Below are the entries; return exactly the line with "434 298 22.11" and every later line, without anything else.

=-=-=

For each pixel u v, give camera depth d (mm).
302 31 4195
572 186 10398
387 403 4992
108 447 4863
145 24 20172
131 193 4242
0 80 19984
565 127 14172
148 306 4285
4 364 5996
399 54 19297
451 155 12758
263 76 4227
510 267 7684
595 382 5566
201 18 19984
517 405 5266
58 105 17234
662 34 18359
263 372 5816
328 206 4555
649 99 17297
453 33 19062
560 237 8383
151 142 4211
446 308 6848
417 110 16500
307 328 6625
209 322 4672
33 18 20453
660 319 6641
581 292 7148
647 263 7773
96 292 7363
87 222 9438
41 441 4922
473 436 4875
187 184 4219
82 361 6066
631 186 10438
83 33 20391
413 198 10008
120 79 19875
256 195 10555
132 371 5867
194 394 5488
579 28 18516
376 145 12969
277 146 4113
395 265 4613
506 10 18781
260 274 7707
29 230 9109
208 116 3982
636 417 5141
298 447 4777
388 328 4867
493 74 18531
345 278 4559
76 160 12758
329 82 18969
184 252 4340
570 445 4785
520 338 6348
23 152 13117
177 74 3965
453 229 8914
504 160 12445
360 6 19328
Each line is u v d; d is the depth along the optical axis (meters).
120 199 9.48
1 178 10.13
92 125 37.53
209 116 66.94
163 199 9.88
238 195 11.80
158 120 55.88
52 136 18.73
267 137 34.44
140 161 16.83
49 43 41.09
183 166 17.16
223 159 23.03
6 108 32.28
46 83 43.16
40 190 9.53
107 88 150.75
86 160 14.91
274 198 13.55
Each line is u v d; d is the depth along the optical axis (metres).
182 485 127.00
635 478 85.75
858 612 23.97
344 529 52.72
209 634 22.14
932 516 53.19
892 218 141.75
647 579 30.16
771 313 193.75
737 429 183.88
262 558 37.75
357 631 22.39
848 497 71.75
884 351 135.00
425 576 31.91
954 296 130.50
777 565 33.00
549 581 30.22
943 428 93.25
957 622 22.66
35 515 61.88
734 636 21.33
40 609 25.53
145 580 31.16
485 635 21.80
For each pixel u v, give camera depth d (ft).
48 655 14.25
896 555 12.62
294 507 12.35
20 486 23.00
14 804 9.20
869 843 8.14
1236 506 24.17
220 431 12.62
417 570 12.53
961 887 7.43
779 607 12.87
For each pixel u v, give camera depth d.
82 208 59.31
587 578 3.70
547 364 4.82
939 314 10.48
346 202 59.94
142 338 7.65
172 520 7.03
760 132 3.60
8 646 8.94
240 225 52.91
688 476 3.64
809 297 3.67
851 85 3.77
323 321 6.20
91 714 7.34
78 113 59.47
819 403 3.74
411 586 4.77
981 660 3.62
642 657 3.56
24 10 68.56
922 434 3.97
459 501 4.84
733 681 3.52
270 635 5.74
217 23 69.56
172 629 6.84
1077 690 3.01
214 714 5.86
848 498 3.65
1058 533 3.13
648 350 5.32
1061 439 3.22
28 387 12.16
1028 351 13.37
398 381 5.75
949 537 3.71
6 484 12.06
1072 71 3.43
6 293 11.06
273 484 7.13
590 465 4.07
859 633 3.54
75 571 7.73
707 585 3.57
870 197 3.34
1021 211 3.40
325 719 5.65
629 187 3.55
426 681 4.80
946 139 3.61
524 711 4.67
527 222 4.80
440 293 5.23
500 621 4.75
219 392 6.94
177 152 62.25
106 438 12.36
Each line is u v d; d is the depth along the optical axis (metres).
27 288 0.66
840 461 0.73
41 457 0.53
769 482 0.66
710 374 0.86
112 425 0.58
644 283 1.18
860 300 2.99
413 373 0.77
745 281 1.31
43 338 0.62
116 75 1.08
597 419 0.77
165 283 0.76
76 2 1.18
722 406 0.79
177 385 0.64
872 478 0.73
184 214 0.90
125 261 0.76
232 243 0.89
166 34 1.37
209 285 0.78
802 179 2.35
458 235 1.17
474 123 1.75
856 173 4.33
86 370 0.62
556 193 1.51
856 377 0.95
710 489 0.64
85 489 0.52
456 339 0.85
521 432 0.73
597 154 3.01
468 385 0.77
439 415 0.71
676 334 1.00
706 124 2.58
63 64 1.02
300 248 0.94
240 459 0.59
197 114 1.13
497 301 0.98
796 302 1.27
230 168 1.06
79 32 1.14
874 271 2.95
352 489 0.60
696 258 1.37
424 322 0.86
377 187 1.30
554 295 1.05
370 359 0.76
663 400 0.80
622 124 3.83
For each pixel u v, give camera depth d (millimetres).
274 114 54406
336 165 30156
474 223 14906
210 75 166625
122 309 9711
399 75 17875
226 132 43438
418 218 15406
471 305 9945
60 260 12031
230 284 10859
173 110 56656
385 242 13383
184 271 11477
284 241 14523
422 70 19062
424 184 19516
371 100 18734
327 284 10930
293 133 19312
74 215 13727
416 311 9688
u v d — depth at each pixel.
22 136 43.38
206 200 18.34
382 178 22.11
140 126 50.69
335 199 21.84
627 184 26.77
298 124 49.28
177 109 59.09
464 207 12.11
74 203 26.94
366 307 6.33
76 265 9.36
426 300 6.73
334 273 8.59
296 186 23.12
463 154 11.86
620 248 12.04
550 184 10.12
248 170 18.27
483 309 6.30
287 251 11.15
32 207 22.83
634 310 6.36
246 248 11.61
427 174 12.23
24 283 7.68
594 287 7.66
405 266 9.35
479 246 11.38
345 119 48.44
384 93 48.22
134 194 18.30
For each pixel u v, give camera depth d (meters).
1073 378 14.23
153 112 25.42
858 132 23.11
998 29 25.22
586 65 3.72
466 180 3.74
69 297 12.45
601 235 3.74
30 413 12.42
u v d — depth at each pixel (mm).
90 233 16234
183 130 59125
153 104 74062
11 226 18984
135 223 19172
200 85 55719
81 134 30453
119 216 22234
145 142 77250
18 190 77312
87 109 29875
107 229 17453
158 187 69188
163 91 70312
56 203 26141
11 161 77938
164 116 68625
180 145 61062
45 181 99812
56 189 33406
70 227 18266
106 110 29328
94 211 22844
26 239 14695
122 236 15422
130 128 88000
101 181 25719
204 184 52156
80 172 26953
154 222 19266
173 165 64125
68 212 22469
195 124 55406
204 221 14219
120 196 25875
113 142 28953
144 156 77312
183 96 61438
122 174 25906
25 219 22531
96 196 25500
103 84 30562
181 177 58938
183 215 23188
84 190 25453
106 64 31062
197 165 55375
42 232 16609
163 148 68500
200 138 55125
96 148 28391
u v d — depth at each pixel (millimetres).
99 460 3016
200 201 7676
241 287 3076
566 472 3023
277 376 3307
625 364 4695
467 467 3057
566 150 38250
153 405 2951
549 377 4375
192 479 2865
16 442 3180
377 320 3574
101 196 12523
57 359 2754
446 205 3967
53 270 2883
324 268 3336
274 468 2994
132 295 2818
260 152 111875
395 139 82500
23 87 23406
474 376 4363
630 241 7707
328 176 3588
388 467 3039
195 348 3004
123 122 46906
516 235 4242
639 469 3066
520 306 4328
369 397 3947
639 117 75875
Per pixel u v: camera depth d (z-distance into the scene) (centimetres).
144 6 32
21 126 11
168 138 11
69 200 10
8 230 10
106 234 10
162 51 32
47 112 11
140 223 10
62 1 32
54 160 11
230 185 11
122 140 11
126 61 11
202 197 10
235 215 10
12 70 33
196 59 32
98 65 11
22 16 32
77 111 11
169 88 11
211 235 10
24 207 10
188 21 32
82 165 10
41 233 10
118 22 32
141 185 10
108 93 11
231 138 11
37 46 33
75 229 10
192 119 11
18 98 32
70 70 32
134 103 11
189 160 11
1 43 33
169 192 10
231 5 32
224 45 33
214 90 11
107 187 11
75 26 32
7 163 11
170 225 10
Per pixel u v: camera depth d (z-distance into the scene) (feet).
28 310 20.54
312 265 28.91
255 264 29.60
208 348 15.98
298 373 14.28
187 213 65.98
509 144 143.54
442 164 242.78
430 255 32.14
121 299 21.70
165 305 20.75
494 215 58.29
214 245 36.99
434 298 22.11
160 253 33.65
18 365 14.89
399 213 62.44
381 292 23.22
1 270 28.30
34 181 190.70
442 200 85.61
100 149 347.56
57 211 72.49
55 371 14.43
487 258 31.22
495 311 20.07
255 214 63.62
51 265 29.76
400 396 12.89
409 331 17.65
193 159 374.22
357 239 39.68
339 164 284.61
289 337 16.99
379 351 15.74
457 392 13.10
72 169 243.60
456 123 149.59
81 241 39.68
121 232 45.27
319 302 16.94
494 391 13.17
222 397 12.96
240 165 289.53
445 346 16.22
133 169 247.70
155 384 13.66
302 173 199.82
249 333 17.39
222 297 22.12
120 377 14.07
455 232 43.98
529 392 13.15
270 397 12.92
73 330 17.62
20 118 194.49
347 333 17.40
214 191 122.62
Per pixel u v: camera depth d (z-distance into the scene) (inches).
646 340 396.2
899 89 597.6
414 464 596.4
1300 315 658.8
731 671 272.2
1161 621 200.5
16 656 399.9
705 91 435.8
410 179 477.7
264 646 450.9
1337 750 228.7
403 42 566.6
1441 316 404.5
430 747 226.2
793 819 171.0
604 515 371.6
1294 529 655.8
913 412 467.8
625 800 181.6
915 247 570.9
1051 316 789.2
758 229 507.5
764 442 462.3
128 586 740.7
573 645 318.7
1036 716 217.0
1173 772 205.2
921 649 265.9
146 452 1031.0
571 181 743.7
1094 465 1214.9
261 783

=-=-=

PROBLEM SOLUTION:
434 298 22.11
160 253 33.65
18 365 14.89
399 213 62.44
381 292 23.22
1 270 28.30
34 181 190.70
442 200 85.61
100 149 347.56
57 211 72.49
55 371 14.43
487 258 31.22
495 311 20.07
255 214 63.62
51 265 29.76
400 396 12.89
409 331 17.65
193 159 374.22
357 239 39.68
339 164 284.61
289 337 16.99
379 351 15.74
457 392 13.10
72 169 243.60
456 123 149.59
81 241 39.68
121 232 45.27
319 302 16.94
494 391 13.17
222 397 12.96
240 165 289.53
445 346 16.22
133 169 247.70
155 384 13.66
302 173 199.82
249 333 17.39
222 297 22.12
120 377 14.07
455 232 43.98
529 392 13.15
270 397 12.92
73 330 17.62
20 118 194.49
347 333 17.40
214 191 122.62
Per pixel u v: camera depth d (z-distance into the scene) (inches).
646 340 396.2
899 89 597.6
414 464 596.4
1300 315 658.8
731 671 272.2
1161 621 200.5
16 656 399.9
705 91 435.8
410 179 477.7
264 646 450.9
1337 750 228.7
403 42 566.6
1441 316 404.5
430 747 226.2
793 819 171.0
604 515 371.6
1294 529 655.8
913 412 467.8
625 800 181.6
915 247 570.9
1051 316 789.2
758 229 507.5
764 442 462.3
128 586 740.7
573 645 318.7
1036 716 217.0
1173 772 205.2
921 649 265.9
146 452 1031.0
571 181 743.7
1094 465 1214.9
261 783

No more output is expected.